=== Section Start ===

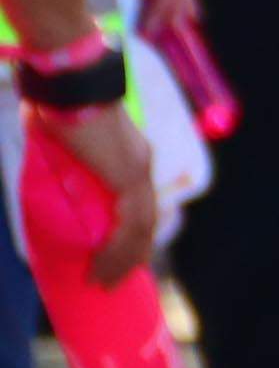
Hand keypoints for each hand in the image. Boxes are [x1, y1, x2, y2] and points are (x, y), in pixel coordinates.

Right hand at [52, 104, 158, 287]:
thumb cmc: (57, 105)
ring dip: (123, 259)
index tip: (119, 258)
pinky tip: (103, 268)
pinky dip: (118, 251)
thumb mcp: (58, 144)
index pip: (139, 203)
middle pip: (147, 219)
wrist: (68, 84)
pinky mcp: (129, 176)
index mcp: (130, 156)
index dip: (132, 233)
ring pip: (142, 227)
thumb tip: (42, 177)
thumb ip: (58, 164)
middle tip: (112, 281)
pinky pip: (132, 225)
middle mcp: (142, 164)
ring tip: (103, 282)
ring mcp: (140, 169)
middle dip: (131, 254)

=== Section End ===

TASK TO CARRY OUT: Above are the records; print them all exactly and keep the pictures out.

WRITTEN SOLUTION:
Hand keypoints for each hand in the image. Boxes are [x1, y1, x2, y2] and points are (x, y), in pixel coordinates.

Right hand at [52, 104, 158, 287]:
thumb cmc: (57, 105)
ring dip: (123, 259)
index tip: (119, 258)
pinky tip: (103, 268)
pinky dip: (118, 251)
thumb mcp: (58, 144)
index pip: (139, 203)
middle pip: (147, 219)
wrist: (68, 84)
pinky mcp: (129, 176)
index mcp: (130, 156)
index dip: (132, 233)
ring pip: (142, 227)
thumb tip: (42, 177)
thumb ip: (58, 164)
middle tip: (112, 281)
pinky pip: (132, 225)
middle mcp: (142, 164)
ring tip: (103, 282)
ring mcp: (140, 169)
middle dip: (131, 254)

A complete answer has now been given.